The gaming guide is something of a lost art form. Back in the day, they were the only way to find out how to get past that bloody goat in Broken Sword, aside from phoning Uncle Charles and asking him on his goat hotline. Now it's all Google, Youtube, wikis, or skywriters. You can't look at a sunset without the best StarCraft 2 build orders getting in the way. Valve are as angry as I am at those damn pilots, and have just un-betafied their newest Steam Community creation: Steam Guides.

Now everyone can give their opinion on how to best tackle a [thing] in [a game], with the built in Steam tools. They're generally a bit more media packed than the plain-text GameFaqs, and you can't CTRL-F a Youtube walkthrough, can you? They're also community rated, so you can't troll anyone without the gaggle of gamers tramping over your unfunny lulz. How useful are they thus far? This guide has all the publicly released Borderlands 2 Shift keys. They generate Golden Keys that let you open the Special Weapon Locker at sanctuary, delivering untold wealth in epic weapons. I have quite a few, now.

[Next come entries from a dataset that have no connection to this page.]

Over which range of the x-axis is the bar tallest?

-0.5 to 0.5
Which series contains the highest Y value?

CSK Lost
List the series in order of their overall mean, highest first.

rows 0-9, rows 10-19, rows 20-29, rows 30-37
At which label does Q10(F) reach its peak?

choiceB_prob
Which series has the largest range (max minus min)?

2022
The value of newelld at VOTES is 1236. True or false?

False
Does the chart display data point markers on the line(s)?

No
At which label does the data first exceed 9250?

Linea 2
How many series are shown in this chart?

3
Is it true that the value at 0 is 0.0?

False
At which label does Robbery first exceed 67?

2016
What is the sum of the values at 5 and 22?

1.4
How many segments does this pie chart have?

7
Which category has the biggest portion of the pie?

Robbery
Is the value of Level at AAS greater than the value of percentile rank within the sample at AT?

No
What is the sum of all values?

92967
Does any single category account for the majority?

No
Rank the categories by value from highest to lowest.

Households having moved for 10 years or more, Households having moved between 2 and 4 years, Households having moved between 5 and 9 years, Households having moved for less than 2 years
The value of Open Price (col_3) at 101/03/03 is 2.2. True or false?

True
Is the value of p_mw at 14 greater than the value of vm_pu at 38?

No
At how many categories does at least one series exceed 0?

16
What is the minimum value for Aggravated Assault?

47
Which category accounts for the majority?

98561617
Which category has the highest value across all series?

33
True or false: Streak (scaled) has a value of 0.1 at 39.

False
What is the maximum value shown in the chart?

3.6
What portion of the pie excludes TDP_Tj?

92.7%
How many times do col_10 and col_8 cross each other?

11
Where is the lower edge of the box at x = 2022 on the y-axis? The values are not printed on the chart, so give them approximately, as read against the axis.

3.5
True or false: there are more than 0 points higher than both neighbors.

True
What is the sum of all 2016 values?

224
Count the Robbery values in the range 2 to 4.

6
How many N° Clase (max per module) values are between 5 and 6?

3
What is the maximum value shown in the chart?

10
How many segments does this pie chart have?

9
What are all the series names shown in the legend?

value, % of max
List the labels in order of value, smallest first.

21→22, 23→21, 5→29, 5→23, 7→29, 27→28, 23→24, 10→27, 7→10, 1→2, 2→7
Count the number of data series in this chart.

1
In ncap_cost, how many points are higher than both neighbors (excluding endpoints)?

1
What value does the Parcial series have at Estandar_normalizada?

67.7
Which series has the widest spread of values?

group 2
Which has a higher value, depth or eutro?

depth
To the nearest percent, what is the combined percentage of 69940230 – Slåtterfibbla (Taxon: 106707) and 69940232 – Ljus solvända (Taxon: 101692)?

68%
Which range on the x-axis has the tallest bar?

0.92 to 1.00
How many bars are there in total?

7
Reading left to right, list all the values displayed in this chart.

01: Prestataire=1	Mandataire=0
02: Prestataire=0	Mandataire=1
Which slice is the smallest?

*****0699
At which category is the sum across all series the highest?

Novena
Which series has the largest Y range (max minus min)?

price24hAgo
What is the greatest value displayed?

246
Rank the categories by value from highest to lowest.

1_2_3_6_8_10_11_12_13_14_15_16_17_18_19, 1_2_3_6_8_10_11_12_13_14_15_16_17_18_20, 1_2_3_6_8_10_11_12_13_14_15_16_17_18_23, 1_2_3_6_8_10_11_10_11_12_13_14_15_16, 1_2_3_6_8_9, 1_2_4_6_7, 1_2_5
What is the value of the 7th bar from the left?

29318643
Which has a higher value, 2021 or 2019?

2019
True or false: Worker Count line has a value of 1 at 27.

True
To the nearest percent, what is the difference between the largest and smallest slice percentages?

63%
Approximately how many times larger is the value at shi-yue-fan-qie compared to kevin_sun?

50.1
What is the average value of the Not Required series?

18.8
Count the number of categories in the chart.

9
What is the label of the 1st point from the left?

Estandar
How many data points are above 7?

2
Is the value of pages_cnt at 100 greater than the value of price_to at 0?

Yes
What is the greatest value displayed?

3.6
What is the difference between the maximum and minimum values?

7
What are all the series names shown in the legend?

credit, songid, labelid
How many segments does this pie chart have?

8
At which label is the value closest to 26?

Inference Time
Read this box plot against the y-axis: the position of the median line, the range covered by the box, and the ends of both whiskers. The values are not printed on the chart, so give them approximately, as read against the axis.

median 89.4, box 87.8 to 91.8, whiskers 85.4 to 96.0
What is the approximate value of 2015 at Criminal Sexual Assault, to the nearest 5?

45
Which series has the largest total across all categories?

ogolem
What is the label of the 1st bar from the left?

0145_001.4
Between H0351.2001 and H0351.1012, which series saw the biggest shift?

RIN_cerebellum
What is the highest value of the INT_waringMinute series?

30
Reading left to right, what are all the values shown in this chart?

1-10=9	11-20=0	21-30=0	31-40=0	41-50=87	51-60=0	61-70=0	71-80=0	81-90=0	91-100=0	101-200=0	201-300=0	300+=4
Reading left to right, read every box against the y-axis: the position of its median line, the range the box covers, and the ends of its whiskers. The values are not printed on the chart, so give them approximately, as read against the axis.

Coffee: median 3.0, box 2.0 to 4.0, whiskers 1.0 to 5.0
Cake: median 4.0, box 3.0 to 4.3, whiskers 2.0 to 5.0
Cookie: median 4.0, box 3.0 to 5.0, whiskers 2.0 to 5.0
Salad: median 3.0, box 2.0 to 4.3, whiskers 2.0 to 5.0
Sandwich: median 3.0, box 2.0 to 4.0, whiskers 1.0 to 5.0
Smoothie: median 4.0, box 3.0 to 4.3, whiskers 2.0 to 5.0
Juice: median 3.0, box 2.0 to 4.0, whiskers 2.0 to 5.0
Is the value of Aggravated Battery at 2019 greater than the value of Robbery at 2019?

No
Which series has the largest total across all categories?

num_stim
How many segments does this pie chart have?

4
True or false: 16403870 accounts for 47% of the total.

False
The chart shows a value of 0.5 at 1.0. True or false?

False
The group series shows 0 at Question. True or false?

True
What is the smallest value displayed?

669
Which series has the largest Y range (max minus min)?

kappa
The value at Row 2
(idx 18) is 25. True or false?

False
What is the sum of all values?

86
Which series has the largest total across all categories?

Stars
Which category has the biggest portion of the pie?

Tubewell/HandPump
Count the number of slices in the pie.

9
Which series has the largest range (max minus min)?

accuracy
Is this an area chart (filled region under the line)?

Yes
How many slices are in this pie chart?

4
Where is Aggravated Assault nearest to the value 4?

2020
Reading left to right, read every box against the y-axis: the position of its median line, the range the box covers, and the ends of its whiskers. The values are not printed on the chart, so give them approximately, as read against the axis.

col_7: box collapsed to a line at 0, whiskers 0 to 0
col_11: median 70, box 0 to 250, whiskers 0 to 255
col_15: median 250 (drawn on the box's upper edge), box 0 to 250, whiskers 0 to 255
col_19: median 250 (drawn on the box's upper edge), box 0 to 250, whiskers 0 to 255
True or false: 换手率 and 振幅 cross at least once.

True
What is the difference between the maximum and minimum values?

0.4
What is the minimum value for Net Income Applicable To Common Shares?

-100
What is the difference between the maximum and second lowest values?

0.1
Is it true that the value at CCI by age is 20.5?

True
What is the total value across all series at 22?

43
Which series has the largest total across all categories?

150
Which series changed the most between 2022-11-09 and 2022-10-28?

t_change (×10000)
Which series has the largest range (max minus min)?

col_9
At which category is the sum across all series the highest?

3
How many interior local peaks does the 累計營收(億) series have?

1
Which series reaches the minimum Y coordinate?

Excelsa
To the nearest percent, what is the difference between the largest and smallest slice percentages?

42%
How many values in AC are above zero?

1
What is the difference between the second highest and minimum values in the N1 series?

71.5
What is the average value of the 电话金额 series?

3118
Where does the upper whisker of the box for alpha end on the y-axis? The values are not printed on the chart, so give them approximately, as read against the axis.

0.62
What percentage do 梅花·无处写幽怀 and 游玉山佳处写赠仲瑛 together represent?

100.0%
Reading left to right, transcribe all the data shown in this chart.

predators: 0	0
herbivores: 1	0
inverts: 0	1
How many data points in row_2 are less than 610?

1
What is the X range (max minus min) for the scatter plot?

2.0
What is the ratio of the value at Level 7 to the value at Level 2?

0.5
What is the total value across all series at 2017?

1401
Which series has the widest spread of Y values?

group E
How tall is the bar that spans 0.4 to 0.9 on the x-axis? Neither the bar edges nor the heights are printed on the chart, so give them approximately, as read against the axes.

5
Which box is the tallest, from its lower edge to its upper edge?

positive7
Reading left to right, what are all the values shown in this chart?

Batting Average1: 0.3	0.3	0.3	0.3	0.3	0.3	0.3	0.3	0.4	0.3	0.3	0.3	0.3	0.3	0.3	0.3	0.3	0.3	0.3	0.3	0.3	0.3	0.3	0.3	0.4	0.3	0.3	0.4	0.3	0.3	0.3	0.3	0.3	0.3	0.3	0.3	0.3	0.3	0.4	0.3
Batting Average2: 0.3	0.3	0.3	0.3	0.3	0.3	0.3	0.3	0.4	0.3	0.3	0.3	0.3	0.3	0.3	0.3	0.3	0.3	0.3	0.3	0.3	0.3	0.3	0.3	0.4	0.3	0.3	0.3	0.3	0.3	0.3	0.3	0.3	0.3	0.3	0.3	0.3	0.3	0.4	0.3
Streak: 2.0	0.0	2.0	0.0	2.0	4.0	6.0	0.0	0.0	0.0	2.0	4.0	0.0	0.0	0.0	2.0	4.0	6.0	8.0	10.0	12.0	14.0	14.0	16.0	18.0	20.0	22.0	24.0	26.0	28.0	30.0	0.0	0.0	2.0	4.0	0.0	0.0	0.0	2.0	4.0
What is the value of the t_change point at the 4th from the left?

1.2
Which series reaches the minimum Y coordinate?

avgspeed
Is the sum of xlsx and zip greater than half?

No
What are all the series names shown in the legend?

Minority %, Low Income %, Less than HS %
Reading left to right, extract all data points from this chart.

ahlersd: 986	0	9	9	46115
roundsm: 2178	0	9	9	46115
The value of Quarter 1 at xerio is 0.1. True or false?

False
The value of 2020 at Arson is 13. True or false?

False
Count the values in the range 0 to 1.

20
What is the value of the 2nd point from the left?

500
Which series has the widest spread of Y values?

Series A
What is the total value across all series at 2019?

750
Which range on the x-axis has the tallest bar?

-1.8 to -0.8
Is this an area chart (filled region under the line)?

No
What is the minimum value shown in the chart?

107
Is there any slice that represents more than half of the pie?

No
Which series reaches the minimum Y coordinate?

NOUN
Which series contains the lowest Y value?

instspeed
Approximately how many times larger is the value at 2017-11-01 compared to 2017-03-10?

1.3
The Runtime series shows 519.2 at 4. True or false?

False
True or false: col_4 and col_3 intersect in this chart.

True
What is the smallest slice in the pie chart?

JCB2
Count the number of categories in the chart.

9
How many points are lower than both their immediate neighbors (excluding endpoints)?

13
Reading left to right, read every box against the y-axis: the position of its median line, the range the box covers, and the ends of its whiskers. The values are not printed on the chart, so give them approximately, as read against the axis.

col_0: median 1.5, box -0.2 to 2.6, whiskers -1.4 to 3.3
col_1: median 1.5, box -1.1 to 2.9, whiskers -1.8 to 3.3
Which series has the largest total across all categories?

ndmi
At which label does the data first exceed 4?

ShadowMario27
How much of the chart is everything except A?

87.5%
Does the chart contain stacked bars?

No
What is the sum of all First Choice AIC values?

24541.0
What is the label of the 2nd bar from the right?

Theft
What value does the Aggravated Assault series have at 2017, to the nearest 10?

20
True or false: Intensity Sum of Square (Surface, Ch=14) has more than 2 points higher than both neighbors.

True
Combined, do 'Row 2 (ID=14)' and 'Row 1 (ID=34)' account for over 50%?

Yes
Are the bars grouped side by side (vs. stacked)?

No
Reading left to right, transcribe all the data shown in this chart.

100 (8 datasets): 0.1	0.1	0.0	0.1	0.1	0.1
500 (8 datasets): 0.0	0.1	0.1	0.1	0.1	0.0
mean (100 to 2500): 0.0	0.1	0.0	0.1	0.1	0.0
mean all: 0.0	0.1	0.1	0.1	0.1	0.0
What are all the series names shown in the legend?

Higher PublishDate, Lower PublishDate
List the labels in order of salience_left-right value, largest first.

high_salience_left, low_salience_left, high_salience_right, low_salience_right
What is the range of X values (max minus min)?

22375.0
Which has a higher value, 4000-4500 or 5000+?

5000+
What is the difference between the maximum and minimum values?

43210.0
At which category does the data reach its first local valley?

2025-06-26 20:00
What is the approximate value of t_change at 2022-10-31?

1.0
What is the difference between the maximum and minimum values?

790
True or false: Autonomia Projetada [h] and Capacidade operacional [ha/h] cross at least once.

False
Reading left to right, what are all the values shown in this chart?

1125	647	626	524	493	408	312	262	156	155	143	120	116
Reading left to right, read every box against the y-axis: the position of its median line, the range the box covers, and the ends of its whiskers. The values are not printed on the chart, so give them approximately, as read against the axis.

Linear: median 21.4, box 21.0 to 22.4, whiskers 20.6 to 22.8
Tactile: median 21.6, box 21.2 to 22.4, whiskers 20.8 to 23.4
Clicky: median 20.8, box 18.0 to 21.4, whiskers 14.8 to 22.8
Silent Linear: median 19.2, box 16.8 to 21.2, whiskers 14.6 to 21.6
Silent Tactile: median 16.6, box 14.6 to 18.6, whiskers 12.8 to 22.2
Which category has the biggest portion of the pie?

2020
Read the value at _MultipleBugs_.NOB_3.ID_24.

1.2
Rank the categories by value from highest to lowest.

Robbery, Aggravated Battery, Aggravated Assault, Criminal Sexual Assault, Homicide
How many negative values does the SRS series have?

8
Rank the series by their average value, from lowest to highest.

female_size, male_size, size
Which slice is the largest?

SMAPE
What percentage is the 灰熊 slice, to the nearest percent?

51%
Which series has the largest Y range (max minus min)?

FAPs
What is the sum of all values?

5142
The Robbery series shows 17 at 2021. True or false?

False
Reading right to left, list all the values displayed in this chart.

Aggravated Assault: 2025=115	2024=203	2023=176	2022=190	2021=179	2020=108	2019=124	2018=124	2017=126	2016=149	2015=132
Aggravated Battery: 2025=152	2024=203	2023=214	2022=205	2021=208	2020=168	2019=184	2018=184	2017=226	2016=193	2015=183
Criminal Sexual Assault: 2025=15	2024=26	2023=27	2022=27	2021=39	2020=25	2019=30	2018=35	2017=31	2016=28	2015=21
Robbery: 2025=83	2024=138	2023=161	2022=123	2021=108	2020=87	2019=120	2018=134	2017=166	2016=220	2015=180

There are more involved guides, obviously. This is a highly-rated Red Orchestra 2 guide, which is handy as I'm just about to get into it. I'll bet the writer felt a bit like this when he was done.

Watch on YouTube

Guides will live within Steam's community discussions, as a tab. You just head to whatever game you want to learn about, and click the tab.

What else do you thing Steam needs? A download manager is high on my list.